28   In TC the plaintiff sued the State of New South Wales in negligence relating to the acts and omissions of the officers of the Department of Youth and Community Services (YACS). In consequence of the failure to protect him in his tendered years, the plaintiff claims to have suffered both psychological and physical harm. It was not pleaded that the plaintiff had available a statutory cause of action although reliance was placed upon the Child Welfare Act for the purposes of the common law claim. [ para 11].

29   At para 119, Studdert J stated that it seemed to him that the measure of the duty imposed upon the department by the receipt of notification was a duty to exercise reasonable care in the discharge of the mandatory requirements of s 148B. After a lengthy trial, Studdert J (at paragraphs 546 and 547) stated that he had given close consideration to all the evidence and the submissions and found that there was a failure by YACS to exercise reasonable care in the respects of firstly, the incomplete investigation of the material presented in February and March 1983; and secondly, the delay associated with the engagement of Dr Waters to make his assessments in 1984.

30 The defendant submitted that Studdert J considered the relevant sections in the Child Welfare Act which are similar to those in the Children (Care and Protection) Act 1987. That is not so. As previously stated there is an appeal in TC. TC is not “on all fours” with these proceedings. On one view in these current proceedings, DOCS commenced an investigation which after 17 days resulted in DOCS initiating court proceedings to remove the first plaintiff from his parents, the second and third plaintiffs. The decision ultimately made was one of a court. Like TC this case is based on common law negligence claim and not a specific claim for breach of statutory duties. Since the judgment in TC was delivered the High Court gave judgment in Crimmins.

Directions:
- 1) According to the judgment excerpt, after how many days of investigation did DOCS initiate court proceedings to remove the first plaintiff from his parents?
- 2) Repeat the judgment excerpt word for word, from "28   In TC the" to "[ para 11].", inclusive.
The listing is separate material with no connection to the judgment excerpt.

Records provided:

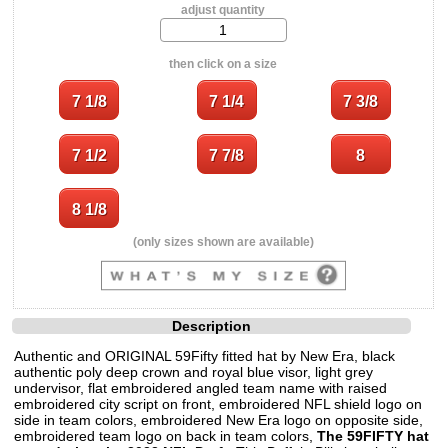
adjust quantity
then click on a size
(only sizes shown are available)
Description
Authentic and ORIGINAL 59Fifty fitted hat by New Era, black
authentic poly deep crown and royal blue visor, light grey
undervisor, flat embroidered angled team name with raised
embroidered city script on front, embroidered NFL shield logo on
side in team colors, embroidered New Era logo on opposite side,
embroidered team logo on back in team colors,
The 59FIFTY hat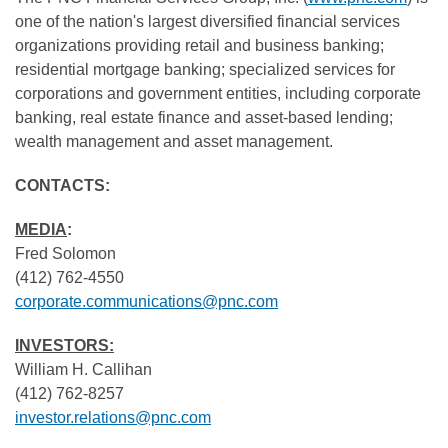
one of the nation's largest diversified financial services
organizations providing retail and business banking;
residential mortgage banking; specialized services for
corporations and government entities, including corporate
banking, real estate finance and asset-based lending;
wealth management and asset management.
CONTACTS:
MEDIA
:
Fred Solomon
(412) 762-4550
corporate.communications@pnc.com
INVESTORS:
William H. Callihan
(412) 762-8257
investor.relations@pnc.com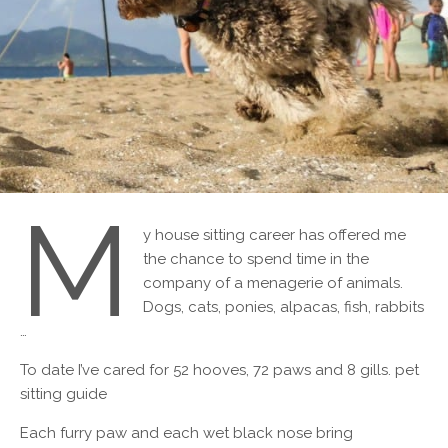
M
y house sitting career has offered me
the chance to spend time in the
company of a menagerie of animals.
Dogs, cats, ponies, alpacas, fish, rabbits
…
To date I’ve cared for 52 hooves, 72 paws and 8 gills. pet
sitting guide
Each furry paw and each wet black nose bring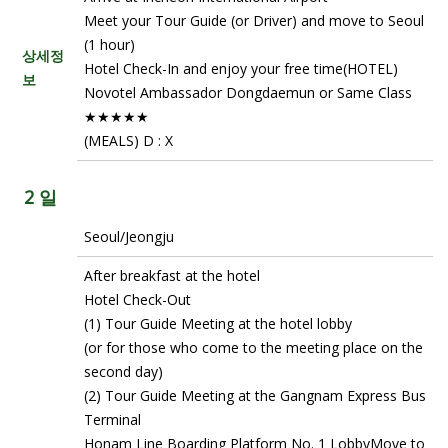
Meet your Tour Guide (or Driver) and move to Seoul
(1 hour)
상세정
Hotel Check-In and enjoy your free time(HOTEL)
보
Novotel Ambassador Dongdaemun or Same Class
★★★★★
(MEALS) D : X
2 일
Seoul/Jeongju
After breakfast at the hotel
Hotel Check-Out
(1) Tour Guide Meeting at the hotel lobby
(or for those who come to the meeting place on the
second day)
(2) Tour Guide Meeting at the Gangnam Express Bus
Terminal
Honam Line Boarding Platform No. 1 LobbyMove to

Responses to the exercise:
- 1) After 17 days.

- 2)
28   In TC the plaintiff sued the State of New South Wales in negligence relating to the acts and omissions of the officers of the Department of Youth and Community Services (YACS). In consequence of the failure to protect him in his tendered years, the plaintiff claims to have suffered both psychological and physical harm. It was not pleaded that the plaintiff had available a statutory cause of action although reliance was placed upon the Child Welfare Act for the purposes of the common law claim. [ para 11].